Alpine A110 eléctrico: ligereza sin concesiones
El icónico coupé deportivo francés cambiará su motor de combustión por baterías en 2026. Según Alpine, la ligereza y el placer de conducción seguirán siendo su sello. Es más, la marca sostiene que por fin ha llegado el momento de que el A110 compita en una liga donde la emoción ya no depende del ruido del escape.
El director ejecutivo de Alpine, Philippe Krief, exingeniero de Ferrari, ha confirmado que el A110 eléctrico debería pesar en torno a 1450 kilogramos. Conviene subrayar la cifra: un Porsche Cayman GTS de gasolina se mueve en ese mismo rango. Para un coche eléctrico, suena casi a desafío.
Alpine apunta a una autonomía de hasta 600 kilómetros con una sola carga. La carga rápida también está en la hoja de ruta: la batería pasará del 20 al 80 por ciento en unos 20 minutos. Son datos importantes, pero la marca insiste en que no son el verdadero titular.

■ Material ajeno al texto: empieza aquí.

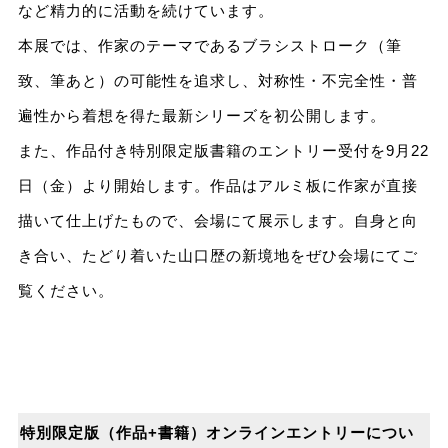
など精力的に活動を続けています。
本展では、作家のテーマであるブラシストローク（筆
致、筆あと）の可能性を追求し、対称性・不完全性・普
遍性から着想を得た最新シリーズを初公開します。
また、作品付き特別限定版書籍のエントリー受付を9月22
日（金）より開始します。作品はアルミ板に作家が直接
描いて仕上げたもので、会場にて展示します。自身と向
き合い、たどり着いた山口歴の新境地をぜひ会場にてご
覧ください。
特別限定版（作品+書籍）オンラインエントリーについ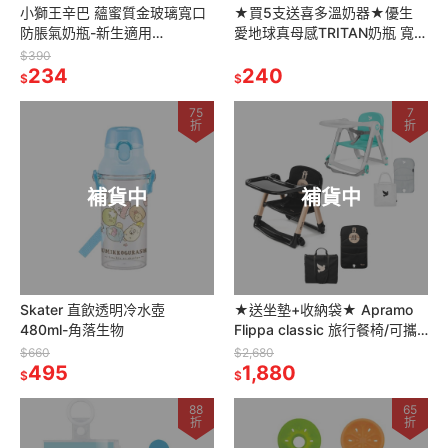
小獅王辛巴 蘊蜜質金玻璃寬口
★買5支送喜多溫奶器★優生
防脹氣奶瓶-新生適用
愛地球真母感TRITAN奶瓶 寬口
180ml/270ml(晨藍/栗粉/杏茶/
徑 160ml/300ml(棕熊/白海豚)
$390
綠沐/紫芙)
234
240
$
$
75
7
折
折
補貨中
補貨中
Skater 直飲透明冷水壺
★送坐墊+收納袋★ Apramo
480ml-角落生物
Flippa classic 旅行餐椅/可攜
式兩用兒童餐椅(多色可選)
$660
$2,680
495
1,880
$
$
88
65
折
折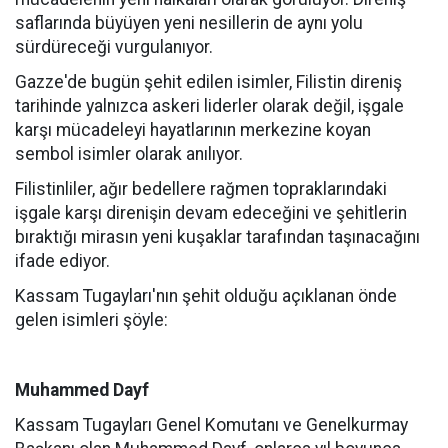
saflarında büyüyen yeni nesillerin de aynı yolu
sürdüreceği vurgulanıyor.
Gazze'de bugün şehit edilen isimler, Filistin direniş
tarihinde yalnızca askeri liderler olarak değil, işgale
karşı mücadeleyi hayatlarının merkezine koyan
sembol isimler olarak anılıyor.
Filistinliler, ağır bedellere rağmen topraklarındaki
işgale karşı direnişin devam edeceğini ve şehitlerin
bıraktığı mirasın yeni kuşaklar tarafından taşınacağını
ifade ediyor.
Kassam Tugayları'nın şehit olduğu açıklanan önde
gelen isimleri şöyle:
Muhammed Dayf
Kassam Tugayları Genel Komutanı ve Genelkurmay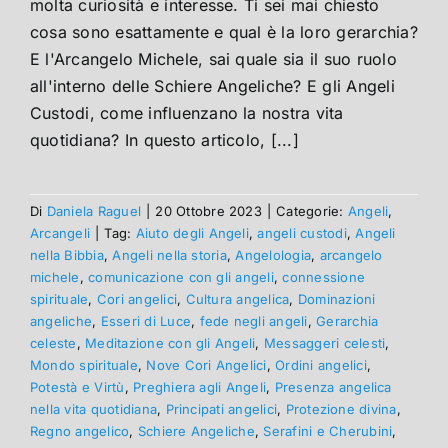
molta curiosità e interesse. Ti sei mai chiesto
cosa sono esattamente e qual è la loro gerarchia?
E l'Arcangelo Michele, sai quale sia il suo ruolo
all'interno delle Schiere Angeliche? E gli Angeli
Custodi, come influenzano la nostra vita
quotidiana? In questo articolo, [...]
Di
Daniela Raguel
|
20 Ottobre 2023
|
Categorie:
Angeli
,
Arcangeli
|
Tag:
Aiuto degli Angeli
,
angeli custodi
,
Angeli
nella Bibbia
,
Angeli nella storia
,
Angelologia
,
arcangelo
michele
,
comunicazione con gli angeli
,
connessione
spirituale
,
Cori angelici
,
Cultura angelica
,
Dominazioni
angeliche
,
Esseri di Luce
,
fede negli angeli
,
Gerarchia
celeste
,
Meditazione con gli Angeli
,
Messaggeri celesti
,
Mondo spirituale
,
Nove Cori Angelici
,
Ordini angelici
,
Potestà e Virtù
,
Preghiera agli Angeli
,
Presenza angelica
nella vita quotidiana
,
Principati angelici
,
Protezione divina
,
Regno angelico
,
Schiere Angeliche
,
Serafini e Cherubini
,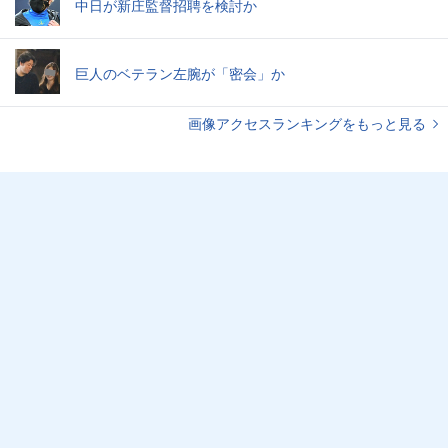
中日が新庄監督招聘を検討か
巨人のベテラン左腕が「密会」か
画像アクセスランキングをもっと見る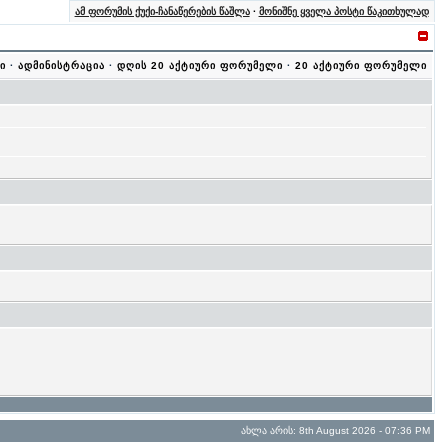
ამ ფორუმის ქუქი-ჩანაწერების წაშლა
·
მონიშნე ყველა პოსტი წაკითხულად
ი
·
ადმინისტრაცია
·
დღის 20 აქტიური ფორუმელი
·
20 აქტიური ფორუმელი
ახლა არის: 8th August 2026 - 07:36 PM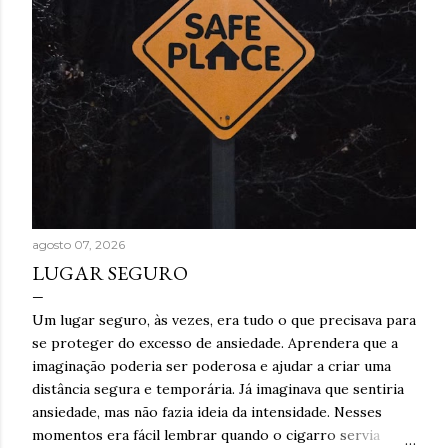
agosto 07, 2026
LUGAR SEGURO
Um lugar seguro, às vezes, era tudo o que precisava para
se proteger do excesso de ansiedade. Aprendera que a
imaginação poderia ser poderosa e ajudar a criar uma
distância segura e temporária. Já imaginava que sentiria
ansiedade, mas não fazia ideia da intensidade. Nesses
momentos era fácil lembrar quando o cigarro servia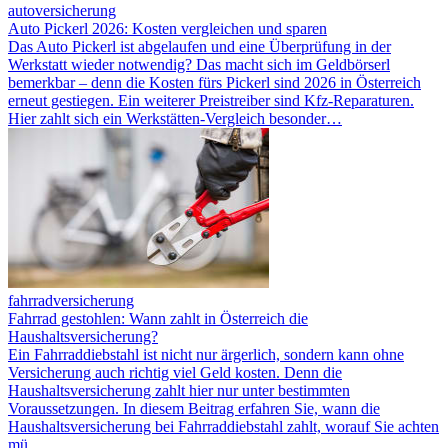
autoversicherung
Auto Pickerl 2026: Kosten vergleichen und sparen
Das Auto Pickerl ist abgelaufen und eine Überprüfung in der
Werkstatt wieder notwendig? Das macht sich im Geldbörserl
bemerkbar – denn die Kosten fürs Pickerl sind 2026 in Österreich
erneut gestiegen. Ein weiterer Preistreiber sind Kfz-Reparaturen.
Hier zahlt sich ein Werkstätten-Vergleich besonder…
fahrradversicherung
Fahrrad gestohlen: Wann zahlt in Österreich die
Haushaltsversicherung?
Ein Fahrraddiebstahl ist nicht nur ärgerlich, sondern kann ohne
Versicherung auch richtig viel Geld kosten. Denn die
Haushaltsversicherung zahlt hier nur unter bestimmten
Voraussetzungen. In diesem Beitrag erfahren Sie, wann die
Haushaltsversicherung bei Fahrraddiebstahl zahlt, worauf Sie achten
mü…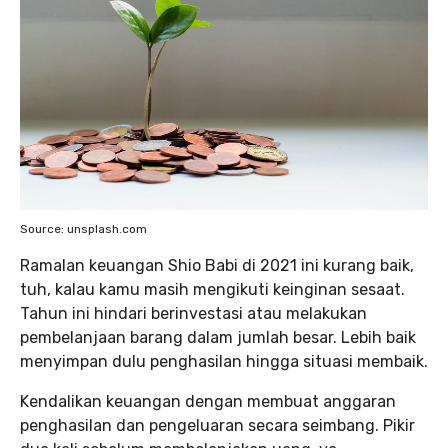
Source: unsplash.com
Ramalan keuangan Shio Babi di 2021 ini kurang baik,
tuh, kalau kamu masih mengikuti keinginan sesaat.
Tahun ini hindari berinvestasi atau melakukan
pembelanjaan barang dalam jumlah besar. Lebih baik
menyimpan dulu penghasilan hingga situasi membaik.
Kendalikan keuangan dengan membuat anggaran
penghasilan dan pengeluaran secara seimbang. Pikir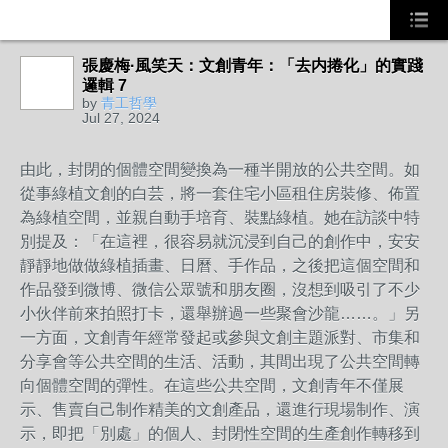
張慶梅·風笑天：文創青年：「去内捲化」的實踐
邏輯 7
by
青工哲學
Jul 27, 2024
由此，封閉的個體空間變換為一種半開放的公共空間。如
從事綠植文創的白芸，將一套住宅小區租住房裝修、佈置
為綠植空間，並親自動手培育、裝點綠植。她在訪談中特
別提及：「在這裡，很容易就沉浸到自己的創作中，安安
靜靜地做做綠植插畫、日曆、手作品，之後把這個空間和
作品發到微博、微信公眾號和朋友圈，沒想到吸引了不少
小伙伴前來拍照打卡，還舉辦過一些聚會沙龍……。」另
一方面，文創青年經常發起或參與文創主題派對、市集和
分享會等公共空間的生活、活動，其間出現了公共空間轉
向個體空間的彈性。在這些公共空間，文創青年不僅展
示、售賣自己制作精美的文創產品，還進行現場制作、演
示，即把「別處」的個人、封閉性空間的生產創作轉移到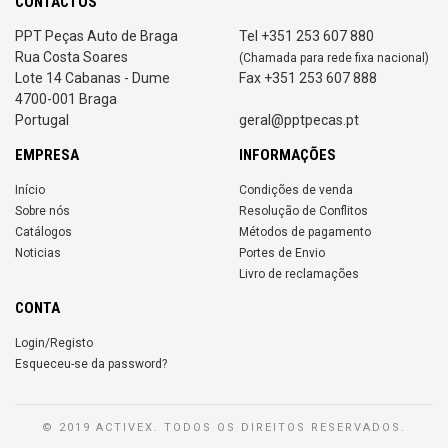
CONTACTOS
PPT Peças Auto de Braga
Tel +351 253 607 880
Rua Costa Soares
(Chamada para rede fixa nacional)
Lote 14 Cabanas - Dume
Fax +351 253 607 888
4700-001 Braga
Portugal
geral@pptpecas.pt
EMPRESA
INFORMAÇÕES
Início
Condições de venda
Sobre nós
Resolução de Conflitos
Catálogos
Métodos de pagamento
Noticias
Portes de Envio
Livro de reclamações
CONTA
Login/Registo
Esqueceu-se da password?
© 2019 ACTIVEX. TODOS OS DIREITOS RESERVADOS.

Una de las decisiones más interesantes es la ubicación de la batería. Los ingenieros han descartado el habitual montaje en el suelo, que habría obligado a elevar la carrocería. En su lugar, los módulos se sitúan tras el habitáculo, justo donde iría el motor en un deportivo de motor central.
El resultado es equilibrio y proporción. Esta disposición permite una distribución de pesos casi ideal y mantiene el coche bajo y agresivo. Un deportivo eléctrico que no parece un utilitario sobreelevado ya es, de por sí, una pequeña victoria.
Las versiones de acceso contarán con dos motores eléctricos y mantendrán la propulsión trasera. Cada motor moverá una rueda trasera, lo que permitirá un control de par muy preciso. También se prepara una variante de tres motores, con una unidad adicional en el eje delantero para ofrecer tracción total.
Alpine está desarrollando una plataforma completamente nueva para el A110. En teoría podría albergar un motor de combustión, pero Krief deja claro que no hay prisa por ese camino. El foco está en la propulsión eléctrica, y ya no suena a experimento pasajero.
Esta arquitectura no servirá solo para un modelo. Alpine planea derivar de ella un gran turismo de cuatro plazas, un crossover de mayor tamaño e incluso un A110 descapotable. En ese sentido, el A110 eléctrico es más un punto de partida que un final.
Mientras muchos rivales inician su electrificación con buques insignia pesados y potentes, Alpine toma otro rumbo. La marca francesa prioriza el control de masas y las sensaciones al volante por encima de los récords y la aceleración en línea recta. Si cumplen lo prometido, el Alpine A110 eléctrico podría ser ese raro deportivo que no esconde su carácter tras la electricidad, sino que lo afila.